WHAT THE TASK REQUIRES: Rewrite the data below with each "CrossValidated" swapped for "Cross Validated", keeping every other character the same.

MATERIAL PROVIDED:
____

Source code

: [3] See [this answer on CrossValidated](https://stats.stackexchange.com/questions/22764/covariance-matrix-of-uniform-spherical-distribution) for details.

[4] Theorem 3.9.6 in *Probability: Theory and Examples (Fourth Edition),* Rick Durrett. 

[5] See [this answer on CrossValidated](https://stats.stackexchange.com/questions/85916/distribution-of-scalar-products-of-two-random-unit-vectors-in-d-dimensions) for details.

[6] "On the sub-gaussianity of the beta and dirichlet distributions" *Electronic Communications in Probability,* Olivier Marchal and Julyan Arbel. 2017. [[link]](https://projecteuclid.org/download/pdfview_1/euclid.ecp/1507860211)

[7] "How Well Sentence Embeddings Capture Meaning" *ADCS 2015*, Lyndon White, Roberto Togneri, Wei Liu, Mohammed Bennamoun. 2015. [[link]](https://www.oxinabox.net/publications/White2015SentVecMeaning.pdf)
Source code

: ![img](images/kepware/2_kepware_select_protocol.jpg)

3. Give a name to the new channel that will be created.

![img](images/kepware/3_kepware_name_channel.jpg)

____

ANSWER SPACE:
Source code

: [3] See [this answer on Cross Validated](https://stats.stackexchange.com/questions/22764/covariance-matrix-of-uniform-spherical-distribution) for details.

[4] Theorem 3.9.6 in *Probability: Theory and Examples (Fourth Edition),* Rick Durrett. 

[5] See [this answer on Cross Validated](https://stats.stackexchange.com/questions/85916/distribution-of-scalar-products-of-two-random-unit-vectors-in-d-dimensions) for details.

[6] "On the sub-gaussianity of the beta and dirichlet distributions" *Electronic Communications in Probability,* Olivier Marchal and Julyan Arbel. 2017. [[link]](https://projecteuclid.org/download/pdfview_1/euclid.ecp/1507860211)

[7] "How Well Sentence Embeddings Capture Meaning" *ADCS 2015*, Lyndon White, Roberto Togneri, Wei Liu, Mohammed Bennamoun. 2015. [[link]](https://www.oxinabox.net/publications/White2015SentVecMeaning.pdf)
Source code

: ![img](images/kepware/2_kepware_select_protocol.jpg)

3. Give a name to the new channel that will be created.

![img](images/kepware/3_kepware_name_channel.jpg)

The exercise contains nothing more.